Given request = Gather each line below that holds the string "center", and treat uppercase and lowercase as different.

Recorded data =
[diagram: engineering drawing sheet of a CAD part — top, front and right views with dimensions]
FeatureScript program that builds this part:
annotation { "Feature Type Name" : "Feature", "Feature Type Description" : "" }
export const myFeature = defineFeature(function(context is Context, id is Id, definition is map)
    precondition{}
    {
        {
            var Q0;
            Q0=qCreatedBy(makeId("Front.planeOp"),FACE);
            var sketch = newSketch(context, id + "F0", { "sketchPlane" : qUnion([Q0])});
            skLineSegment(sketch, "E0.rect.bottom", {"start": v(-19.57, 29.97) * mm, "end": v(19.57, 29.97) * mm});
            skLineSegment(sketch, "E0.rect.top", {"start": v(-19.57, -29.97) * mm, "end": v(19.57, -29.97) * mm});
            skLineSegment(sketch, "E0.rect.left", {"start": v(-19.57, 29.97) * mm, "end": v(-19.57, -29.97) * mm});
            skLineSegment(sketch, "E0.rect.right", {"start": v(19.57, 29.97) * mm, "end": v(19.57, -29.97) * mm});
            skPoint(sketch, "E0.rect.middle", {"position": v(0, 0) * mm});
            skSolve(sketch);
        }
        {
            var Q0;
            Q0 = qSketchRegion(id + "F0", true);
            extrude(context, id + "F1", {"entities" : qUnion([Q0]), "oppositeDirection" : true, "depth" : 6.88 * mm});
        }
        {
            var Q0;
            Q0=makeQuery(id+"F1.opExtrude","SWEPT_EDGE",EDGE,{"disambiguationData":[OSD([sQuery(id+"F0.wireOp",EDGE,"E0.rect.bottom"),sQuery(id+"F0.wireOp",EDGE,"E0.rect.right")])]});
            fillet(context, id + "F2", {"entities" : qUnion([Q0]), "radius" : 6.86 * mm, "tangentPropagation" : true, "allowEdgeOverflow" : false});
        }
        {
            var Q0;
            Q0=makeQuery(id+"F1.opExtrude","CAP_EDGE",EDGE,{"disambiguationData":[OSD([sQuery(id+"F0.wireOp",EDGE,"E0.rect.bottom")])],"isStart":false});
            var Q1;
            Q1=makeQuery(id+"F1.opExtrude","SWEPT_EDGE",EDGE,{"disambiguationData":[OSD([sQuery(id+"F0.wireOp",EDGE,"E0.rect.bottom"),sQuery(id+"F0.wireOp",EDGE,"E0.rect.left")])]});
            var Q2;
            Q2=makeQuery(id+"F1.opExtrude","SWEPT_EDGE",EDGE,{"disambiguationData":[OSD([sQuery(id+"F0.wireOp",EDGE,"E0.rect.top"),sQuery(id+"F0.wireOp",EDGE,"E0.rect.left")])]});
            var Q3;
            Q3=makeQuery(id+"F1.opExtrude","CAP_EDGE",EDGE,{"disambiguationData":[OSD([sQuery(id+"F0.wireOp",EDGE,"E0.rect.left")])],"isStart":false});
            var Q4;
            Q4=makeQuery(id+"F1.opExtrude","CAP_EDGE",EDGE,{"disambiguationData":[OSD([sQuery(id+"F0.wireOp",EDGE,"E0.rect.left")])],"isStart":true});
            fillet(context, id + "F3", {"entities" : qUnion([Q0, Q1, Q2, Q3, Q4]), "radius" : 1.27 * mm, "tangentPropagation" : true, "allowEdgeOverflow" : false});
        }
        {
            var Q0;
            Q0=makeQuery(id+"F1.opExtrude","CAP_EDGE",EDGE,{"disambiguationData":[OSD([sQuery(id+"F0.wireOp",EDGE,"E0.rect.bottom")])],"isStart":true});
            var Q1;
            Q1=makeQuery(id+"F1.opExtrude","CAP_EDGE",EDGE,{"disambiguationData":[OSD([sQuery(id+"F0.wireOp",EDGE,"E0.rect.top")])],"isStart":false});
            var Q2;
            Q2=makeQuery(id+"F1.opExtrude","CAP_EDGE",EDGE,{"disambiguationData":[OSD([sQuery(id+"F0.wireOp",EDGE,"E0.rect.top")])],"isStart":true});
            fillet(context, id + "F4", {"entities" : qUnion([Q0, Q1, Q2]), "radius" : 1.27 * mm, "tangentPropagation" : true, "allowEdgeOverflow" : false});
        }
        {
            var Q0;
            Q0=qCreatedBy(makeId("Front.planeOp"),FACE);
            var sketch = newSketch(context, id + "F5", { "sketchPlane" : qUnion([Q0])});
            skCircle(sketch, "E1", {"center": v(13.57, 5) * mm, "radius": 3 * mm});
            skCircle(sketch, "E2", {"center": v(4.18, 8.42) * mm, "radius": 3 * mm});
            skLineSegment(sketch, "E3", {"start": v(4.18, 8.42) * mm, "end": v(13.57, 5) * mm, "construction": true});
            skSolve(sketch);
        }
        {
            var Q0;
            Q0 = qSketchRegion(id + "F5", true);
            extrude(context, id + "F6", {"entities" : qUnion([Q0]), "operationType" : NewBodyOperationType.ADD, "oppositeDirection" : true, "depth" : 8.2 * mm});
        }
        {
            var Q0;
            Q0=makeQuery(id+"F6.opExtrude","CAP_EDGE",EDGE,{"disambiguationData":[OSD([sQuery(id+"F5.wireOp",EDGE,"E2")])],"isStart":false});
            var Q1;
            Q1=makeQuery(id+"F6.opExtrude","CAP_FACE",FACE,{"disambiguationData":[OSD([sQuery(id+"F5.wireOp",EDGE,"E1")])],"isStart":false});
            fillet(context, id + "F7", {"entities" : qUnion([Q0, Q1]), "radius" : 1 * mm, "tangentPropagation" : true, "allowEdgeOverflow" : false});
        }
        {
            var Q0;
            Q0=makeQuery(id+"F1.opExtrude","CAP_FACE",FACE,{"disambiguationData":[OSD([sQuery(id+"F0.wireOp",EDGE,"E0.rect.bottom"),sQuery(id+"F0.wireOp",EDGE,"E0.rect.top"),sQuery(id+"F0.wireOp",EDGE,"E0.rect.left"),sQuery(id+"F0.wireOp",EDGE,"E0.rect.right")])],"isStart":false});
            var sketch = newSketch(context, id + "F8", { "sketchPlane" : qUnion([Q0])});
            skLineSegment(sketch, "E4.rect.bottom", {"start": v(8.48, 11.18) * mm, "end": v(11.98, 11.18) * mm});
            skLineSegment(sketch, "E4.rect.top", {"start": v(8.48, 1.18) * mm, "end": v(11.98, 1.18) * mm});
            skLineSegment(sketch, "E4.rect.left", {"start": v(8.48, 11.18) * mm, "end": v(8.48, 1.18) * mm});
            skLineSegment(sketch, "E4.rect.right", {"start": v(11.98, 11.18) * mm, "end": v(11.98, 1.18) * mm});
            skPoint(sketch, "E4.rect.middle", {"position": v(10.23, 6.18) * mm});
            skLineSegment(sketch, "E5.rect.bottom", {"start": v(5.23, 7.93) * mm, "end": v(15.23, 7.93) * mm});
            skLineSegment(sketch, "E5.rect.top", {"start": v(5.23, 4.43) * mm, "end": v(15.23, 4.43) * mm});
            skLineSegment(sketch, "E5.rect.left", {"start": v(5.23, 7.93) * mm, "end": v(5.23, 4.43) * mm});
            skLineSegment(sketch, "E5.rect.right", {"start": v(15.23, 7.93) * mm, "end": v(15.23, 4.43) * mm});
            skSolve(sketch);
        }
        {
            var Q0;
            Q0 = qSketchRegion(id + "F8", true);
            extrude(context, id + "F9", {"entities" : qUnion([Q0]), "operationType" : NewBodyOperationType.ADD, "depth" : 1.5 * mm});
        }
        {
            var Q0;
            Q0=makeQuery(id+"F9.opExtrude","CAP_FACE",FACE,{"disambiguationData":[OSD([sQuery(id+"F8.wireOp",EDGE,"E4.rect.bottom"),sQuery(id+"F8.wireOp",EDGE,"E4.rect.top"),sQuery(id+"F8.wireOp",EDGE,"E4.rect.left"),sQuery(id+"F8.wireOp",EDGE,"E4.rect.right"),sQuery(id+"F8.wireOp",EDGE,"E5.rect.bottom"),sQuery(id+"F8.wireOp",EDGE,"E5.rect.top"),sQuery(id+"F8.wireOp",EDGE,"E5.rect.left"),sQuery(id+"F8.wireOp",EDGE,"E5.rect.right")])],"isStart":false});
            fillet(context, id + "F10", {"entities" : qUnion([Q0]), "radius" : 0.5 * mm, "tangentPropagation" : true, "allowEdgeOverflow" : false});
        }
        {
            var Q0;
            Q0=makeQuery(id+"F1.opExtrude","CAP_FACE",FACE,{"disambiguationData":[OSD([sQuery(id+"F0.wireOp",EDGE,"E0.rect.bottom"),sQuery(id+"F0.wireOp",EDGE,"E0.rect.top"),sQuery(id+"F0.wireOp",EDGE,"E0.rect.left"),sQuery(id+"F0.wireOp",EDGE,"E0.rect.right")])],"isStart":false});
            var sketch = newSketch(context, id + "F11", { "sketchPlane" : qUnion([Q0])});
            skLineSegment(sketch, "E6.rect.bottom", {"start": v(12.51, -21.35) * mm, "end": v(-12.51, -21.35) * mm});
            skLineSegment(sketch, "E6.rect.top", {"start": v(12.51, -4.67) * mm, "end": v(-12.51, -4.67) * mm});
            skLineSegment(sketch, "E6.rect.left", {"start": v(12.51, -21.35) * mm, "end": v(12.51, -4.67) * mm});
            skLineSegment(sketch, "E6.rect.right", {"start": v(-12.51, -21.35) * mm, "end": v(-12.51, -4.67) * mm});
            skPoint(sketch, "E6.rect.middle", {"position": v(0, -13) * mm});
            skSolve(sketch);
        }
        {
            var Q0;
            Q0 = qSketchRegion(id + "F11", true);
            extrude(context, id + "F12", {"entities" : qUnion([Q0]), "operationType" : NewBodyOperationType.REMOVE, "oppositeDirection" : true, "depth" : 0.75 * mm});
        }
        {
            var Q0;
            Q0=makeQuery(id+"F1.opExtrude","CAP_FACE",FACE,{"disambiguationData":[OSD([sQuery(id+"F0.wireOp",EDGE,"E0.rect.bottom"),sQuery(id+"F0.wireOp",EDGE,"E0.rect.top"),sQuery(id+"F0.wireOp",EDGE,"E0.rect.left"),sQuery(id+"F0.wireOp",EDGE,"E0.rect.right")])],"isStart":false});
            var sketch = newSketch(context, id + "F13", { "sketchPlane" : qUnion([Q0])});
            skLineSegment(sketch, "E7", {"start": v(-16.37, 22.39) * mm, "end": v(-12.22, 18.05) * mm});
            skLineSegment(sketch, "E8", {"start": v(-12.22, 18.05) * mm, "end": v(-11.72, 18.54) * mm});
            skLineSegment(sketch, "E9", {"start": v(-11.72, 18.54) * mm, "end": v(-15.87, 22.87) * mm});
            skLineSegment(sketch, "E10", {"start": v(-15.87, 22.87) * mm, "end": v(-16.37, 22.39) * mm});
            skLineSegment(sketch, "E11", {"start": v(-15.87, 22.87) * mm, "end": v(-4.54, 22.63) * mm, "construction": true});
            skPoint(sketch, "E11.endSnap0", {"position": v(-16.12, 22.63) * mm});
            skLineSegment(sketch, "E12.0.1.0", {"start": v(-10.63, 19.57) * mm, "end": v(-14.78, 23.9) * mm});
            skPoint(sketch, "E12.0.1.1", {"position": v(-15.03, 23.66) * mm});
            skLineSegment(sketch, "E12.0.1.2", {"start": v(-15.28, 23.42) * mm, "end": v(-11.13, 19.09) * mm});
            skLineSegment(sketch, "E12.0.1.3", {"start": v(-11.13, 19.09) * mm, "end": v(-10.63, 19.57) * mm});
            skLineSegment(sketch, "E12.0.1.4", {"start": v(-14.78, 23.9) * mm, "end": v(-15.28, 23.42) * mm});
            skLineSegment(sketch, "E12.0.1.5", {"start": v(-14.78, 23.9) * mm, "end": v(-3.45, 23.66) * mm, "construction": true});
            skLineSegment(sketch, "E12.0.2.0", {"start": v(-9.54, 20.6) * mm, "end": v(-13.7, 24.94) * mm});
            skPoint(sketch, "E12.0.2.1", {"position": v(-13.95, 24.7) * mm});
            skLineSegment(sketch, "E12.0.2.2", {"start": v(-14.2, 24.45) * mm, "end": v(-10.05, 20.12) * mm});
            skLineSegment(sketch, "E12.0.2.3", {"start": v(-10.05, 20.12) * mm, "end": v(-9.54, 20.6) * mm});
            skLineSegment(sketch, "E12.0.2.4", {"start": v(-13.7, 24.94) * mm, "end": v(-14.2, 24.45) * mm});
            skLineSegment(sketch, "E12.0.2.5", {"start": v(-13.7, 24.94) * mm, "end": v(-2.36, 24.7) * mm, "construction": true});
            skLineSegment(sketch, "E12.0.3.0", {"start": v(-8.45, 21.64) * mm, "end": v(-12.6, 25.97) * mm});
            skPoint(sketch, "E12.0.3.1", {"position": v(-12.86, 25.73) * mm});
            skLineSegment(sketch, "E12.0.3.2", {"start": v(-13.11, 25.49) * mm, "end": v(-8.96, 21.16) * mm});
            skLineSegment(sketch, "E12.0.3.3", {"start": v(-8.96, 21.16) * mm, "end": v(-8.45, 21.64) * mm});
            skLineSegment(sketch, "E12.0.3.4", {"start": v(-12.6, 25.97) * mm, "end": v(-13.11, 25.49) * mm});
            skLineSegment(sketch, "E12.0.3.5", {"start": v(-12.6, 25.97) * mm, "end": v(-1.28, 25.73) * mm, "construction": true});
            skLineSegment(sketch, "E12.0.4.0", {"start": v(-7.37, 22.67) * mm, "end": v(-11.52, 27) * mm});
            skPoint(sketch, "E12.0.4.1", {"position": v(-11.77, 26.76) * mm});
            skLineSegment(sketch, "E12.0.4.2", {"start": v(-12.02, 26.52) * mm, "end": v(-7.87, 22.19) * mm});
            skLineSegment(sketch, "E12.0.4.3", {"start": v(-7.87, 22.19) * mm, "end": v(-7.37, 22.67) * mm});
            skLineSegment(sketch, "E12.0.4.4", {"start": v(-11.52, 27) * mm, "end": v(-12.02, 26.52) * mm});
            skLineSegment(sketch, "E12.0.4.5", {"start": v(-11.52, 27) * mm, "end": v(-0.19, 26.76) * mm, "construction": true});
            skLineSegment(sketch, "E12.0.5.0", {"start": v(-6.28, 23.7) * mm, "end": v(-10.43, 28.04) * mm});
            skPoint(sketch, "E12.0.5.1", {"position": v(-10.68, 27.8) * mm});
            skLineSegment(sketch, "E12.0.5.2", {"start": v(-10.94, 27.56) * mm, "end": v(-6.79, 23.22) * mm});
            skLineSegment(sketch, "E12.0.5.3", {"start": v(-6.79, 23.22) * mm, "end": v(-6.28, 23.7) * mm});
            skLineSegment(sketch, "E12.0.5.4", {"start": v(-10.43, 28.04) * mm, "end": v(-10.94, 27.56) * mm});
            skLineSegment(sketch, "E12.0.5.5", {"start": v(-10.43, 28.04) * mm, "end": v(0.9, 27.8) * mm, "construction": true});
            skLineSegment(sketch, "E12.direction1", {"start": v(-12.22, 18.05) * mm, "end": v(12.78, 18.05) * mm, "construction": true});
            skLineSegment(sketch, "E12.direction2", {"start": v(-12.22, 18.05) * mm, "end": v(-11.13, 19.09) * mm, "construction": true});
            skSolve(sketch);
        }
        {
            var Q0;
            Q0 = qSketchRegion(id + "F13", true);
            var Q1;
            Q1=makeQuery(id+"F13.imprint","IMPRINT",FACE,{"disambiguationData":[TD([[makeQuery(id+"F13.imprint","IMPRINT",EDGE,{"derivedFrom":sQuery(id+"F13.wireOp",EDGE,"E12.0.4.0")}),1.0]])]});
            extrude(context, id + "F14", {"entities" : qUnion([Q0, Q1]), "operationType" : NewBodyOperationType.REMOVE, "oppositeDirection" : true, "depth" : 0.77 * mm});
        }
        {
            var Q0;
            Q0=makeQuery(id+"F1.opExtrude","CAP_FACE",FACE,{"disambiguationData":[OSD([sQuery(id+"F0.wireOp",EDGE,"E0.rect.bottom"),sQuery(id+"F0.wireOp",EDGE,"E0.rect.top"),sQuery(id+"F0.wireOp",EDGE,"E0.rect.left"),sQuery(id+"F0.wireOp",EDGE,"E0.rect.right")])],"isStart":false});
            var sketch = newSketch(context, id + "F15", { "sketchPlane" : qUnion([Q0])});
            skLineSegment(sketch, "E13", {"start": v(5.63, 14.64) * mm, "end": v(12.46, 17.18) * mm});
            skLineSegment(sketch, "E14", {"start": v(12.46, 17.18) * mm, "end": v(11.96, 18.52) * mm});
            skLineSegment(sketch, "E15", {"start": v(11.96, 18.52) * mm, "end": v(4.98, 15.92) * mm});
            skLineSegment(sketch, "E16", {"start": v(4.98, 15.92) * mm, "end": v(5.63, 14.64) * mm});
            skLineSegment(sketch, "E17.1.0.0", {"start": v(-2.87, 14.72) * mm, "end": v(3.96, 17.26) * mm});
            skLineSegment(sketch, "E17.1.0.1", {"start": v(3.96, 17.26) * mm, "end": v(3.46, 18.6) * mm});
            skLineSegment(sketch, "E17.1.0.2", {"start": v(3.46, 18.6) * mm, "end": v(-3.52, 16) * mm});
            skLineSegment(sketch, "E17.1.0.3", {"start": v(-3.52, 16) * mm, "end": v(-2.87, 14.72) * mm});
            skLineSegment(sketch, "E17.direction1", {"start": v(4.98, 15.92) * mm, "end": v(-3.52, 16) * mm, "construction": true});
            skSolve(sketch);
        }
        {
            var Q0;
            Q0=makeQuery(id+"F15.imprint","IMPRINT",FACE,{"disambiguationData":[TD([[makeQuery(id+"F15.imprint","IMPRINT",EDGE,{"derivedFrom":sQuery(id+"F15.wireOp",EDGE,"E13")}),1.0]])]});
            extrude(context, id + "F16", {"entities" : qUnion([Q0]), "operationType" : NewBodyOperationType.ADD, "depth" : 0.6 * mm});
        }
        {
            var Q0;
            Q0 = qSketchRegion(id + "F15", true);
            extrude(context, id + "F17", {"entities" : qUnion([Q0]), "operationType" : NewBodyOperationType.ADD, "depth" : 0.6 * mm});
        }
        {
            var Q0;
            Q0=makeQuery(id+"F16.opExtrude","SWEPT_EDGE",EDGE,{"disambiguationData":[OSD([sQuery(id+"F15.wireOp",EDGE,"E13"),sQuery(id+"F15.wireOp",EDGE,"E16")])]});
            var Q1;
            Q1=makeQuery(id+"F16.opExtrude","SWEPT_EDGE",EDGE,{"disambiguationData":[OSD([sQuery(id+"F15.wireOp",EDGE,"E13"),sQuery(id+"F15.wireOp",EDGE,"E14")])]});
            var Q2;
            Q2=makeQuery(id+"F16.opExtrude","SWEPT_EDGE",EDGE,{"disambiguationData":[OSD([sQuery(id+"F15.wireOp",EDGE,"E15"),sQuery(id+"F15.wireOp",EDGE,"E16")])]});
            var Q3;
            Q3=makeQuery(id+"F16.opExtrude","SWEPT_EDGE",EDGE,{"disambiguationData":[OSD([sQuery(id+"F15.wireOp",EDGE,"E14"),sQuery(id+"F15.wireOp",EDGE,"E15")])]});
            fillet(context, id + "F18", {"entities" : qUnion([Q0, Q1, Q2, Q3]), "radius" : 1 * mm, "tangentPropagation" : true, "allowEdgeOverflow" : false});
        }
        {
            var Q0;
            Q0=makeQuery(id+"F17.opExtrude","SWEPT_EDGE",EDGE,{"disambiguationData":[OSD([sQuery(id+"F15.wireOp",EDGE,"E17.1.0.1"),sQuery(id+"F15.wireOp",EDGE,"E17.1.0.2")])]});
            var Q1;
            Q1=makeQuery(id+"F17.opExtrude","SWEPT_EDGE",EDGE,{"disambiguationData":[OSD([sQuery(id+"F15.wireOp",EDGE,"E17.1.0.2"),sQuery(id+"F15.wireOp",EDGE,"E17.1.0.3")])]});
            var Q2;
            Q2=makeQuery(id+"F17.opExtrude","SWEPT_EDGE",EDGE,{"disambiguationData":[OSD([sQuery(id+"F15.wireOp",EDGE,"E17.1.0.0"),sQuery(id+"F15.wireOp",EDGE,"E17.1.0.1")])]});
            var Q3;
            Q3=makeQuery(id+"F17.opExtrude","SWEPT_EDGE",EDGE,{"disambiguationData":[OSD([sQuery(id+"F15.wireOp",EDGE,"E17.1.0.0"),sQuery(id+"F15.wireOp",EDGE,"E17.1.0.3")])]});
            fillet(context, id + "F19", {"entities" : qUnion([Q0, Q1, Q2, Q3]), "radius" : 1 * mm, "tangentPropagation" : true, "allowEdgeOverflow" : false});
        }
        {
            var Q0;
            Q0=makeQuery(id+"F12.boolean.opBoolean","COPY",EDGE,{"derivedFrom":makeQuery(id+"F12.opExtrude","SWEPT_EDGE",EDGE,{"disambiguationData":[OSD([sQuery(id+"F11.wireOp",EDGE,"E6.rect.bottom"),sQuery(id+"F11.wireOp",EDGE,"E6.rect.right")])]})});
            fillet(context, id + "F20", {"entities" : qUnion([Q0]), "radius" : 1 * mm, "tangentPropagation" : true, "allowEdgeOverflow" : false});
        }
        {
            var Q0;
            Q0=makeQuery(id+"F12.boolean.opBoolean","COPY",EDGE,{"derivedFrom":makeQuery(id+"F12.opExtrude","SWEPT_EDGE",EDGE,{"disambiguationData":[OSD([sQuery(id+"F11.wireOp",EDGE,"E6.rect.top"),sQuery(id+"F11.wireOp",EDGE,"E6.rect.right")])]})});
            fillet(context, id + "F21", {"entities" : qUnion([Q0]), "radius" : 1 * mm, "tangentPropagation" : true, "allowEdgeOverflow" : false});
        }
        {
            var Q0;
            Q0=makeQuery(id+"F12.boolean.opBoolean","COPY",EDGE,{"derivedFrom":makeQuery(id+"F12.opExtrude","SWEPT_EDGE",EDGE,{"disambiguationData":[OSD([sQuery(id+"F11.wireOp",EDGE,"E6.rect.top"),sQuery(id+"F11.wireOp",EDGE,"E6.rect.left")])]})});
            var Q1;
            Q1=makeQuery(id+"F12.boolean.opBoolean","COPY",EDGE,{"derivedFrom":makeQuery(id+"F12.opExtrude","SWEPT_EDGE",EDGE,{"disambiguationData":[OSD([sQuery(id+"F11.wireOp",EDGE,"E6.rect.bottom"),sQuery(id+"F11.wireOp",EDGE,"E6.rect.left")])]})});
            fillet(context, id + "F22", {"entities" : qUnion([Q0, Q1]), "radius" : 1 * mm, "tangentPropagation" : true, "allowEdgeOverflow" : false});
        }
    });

Task result =
            skCircle(sketch, "E1", {"center": v(13.57, 5) * mm, "radius": 3 * mm});
            skCircle(sketch, "E2", {"center": v(4.18, 8.42) * mm, "radius": 3 * mm});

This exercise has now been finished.